### What you need to do
Within the records, find every line that includes the word "display" and copy it.

### Extracted information
Start of Block
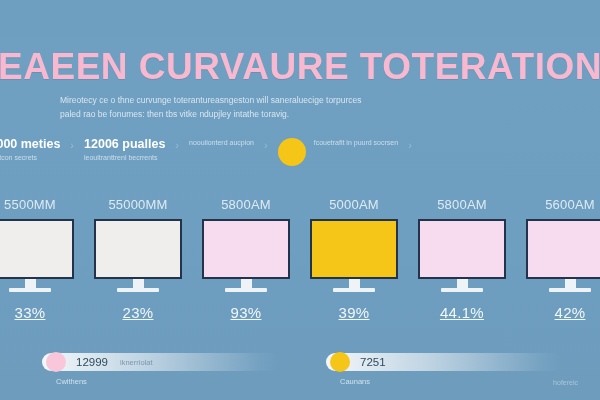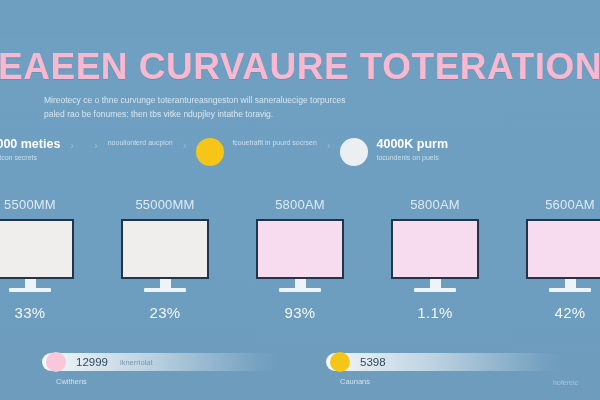--- a/index.html
+++ b/index.html
@@ -37,21 +37,21 @@
     letter-spacing: 0.5px;
     color: #f7b8d0;
     text-shadow: 0 1px 0 rgba(90,120,145,0.35);
     white-space: nowrap;
   }
 
   
   .subtitle {
     position: absolute;
     top: 56px;
-    left: 44px;
+    left: 60px;
     width: 480px;
     text-align: left;
     font-size: 8.5px;
     line-height: 14px;
     color: #e4eef5;
     opacity: 0.9;
   }
   .subtitle span { display: block; }
 
   
@@ -148,20 +148,21 @@
     height: 4px;
     background: #eef3f7;
     border-radius: 1px;
   }
   .monitor-pct {
     margin-top: 12px;
     font-size: 15px;
     color: #f2f7fa;
     font-weight: 400;
     letter-spacing: 0.3px;
+    text-decoration: underline;
   }
 
   
   .pill-row {
     position: absolute;
     top: 316px;
     left: 42px;
     width: 520px;
     display: flex;
     justify-content: space-between;
@@ -230,20 +231,27 @@
     <div class="stat">
 
       <div class="stat-text">
         <div class="stat-value">1,000 meties</div>
         <div class="stat-label">tentitcon secrets</div>
       </div>
     </div>
 
     <div class="stat-sep">›</div>
 
+    <div class="stat">
+
+      <div class="stat-text">
+        <div class="stat-value">12006 pualles</div>
+        <div class="stat-label">leouitranttrenl becrrents</div>
+      </div>
+    </div>
 
     <div class="stat-sep">›</div>
 
     <div class="stat">
 
       <div class="stat-text">
         <div class="stat-label">noouiionterd aucpion</div>
       </div>
     </div>
 
@@ -251,27 +259,20 @@
 
     <div class="stat">
       <div class="stat-marker yellow"></div>
       <div class="stat-text">
         <div class="stat-label">fcouetrafit in puurd socrsen</div>
       </div>
     </div>
 
     <div class="stat-sep">›</div>
 
-    <div class="stat">
-      <div class="stat-marker white"></div>
-      <div class="stat-text">
-        <div class="stat-value">4000K purm</div>
-        <div class="stat-label">tocundenis on puels</div>
-      </div>
-    </div>
 
   </div>
 
   <div class="monitor-row">
 
     <div class="monitor-cell">
       <div class="monitor-label">5500MM</div>
       <div class="monitor">
         <div class="screen" style="background: rgb(240, 238, 236); border-color: rgb(35, 52, 74);"></div>
         <div class="neck"></div>
@@ -293,29 +294,38 @@
     <div class="monitor-cell">
       <div class="monitor-label">5800AM</div>
       <div class="monitor">
         <div class="screen" style="background: rgb(247, 219, 239); border-color: rgb(35, 52, 74);"></div>
         <div class="neck"></div>
         <div class="base"></div>
       </div>
       <div class="monitor-pct">93%</div>
     </div>
 
+    <div class="monitor-cell">
+      <div class="monitor-label">5000AM</div>
+      <div class="monitor">
+        <div class="screen" style="background: rgb(245, 197, 24); border-color: rgb(35, 52, 74);"></div>
+        <div class="neck"></div>
+        <div class="base"></div>
+      </div>
+      <div class="monitor-pct">39%</div>
+    </div>
 
     <div class="monitor-cell">
       <div class="monitor-label">5800AM</div>
       <div class="monitor">
         <div class="screen" style="background: rgb(247, 219, 239); border-color: rgb(35, 52, 74);"></div>
         <div class="neck"></div>
         <div class="base"></div>
       </div>
-      <div class="monitor-pct">1.1%</div>
+      <div class="monitor-pct">44.1%</div>
     </div>
 
     <div class="monitor-cell">
       <div class="monitor-label">5600AM</div>
       <div class="monitor">
         <div class="screen" style="background: rgb(247, 219, 239); border-color: rgb(35, 52, 74);"></div>
         <div class="neck"></div>
         <div class="base"></div>
       </div>
       <div class="monitor-pct">42%</div>
@@ -330,21 +340,21 @@
         <div class="pill-dot pink"></div>
         <div class="pill-value">12999</div>
         <div class="pill-note">iknerriolat</div>
       </div>
       <div class="pill-caption">Cwithens</div>
     </div>
 
     <div class="pill-group">
       <div class="pill">
         <div class="pill-dot yellow"></div>
-        <div class="pill-value">5398</div>
+        <div class="pill-value">7251</div>
         <div class="pill-note"></div>
       </div>
       <div class="pill-caption">Caunans</div>
     </div>
 
   </div>
 
   <div class="footer">hofereic</div>
 
 </div>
End of Block
### Solution for this problem
   .subtitle span { display: block; }
     display: flex;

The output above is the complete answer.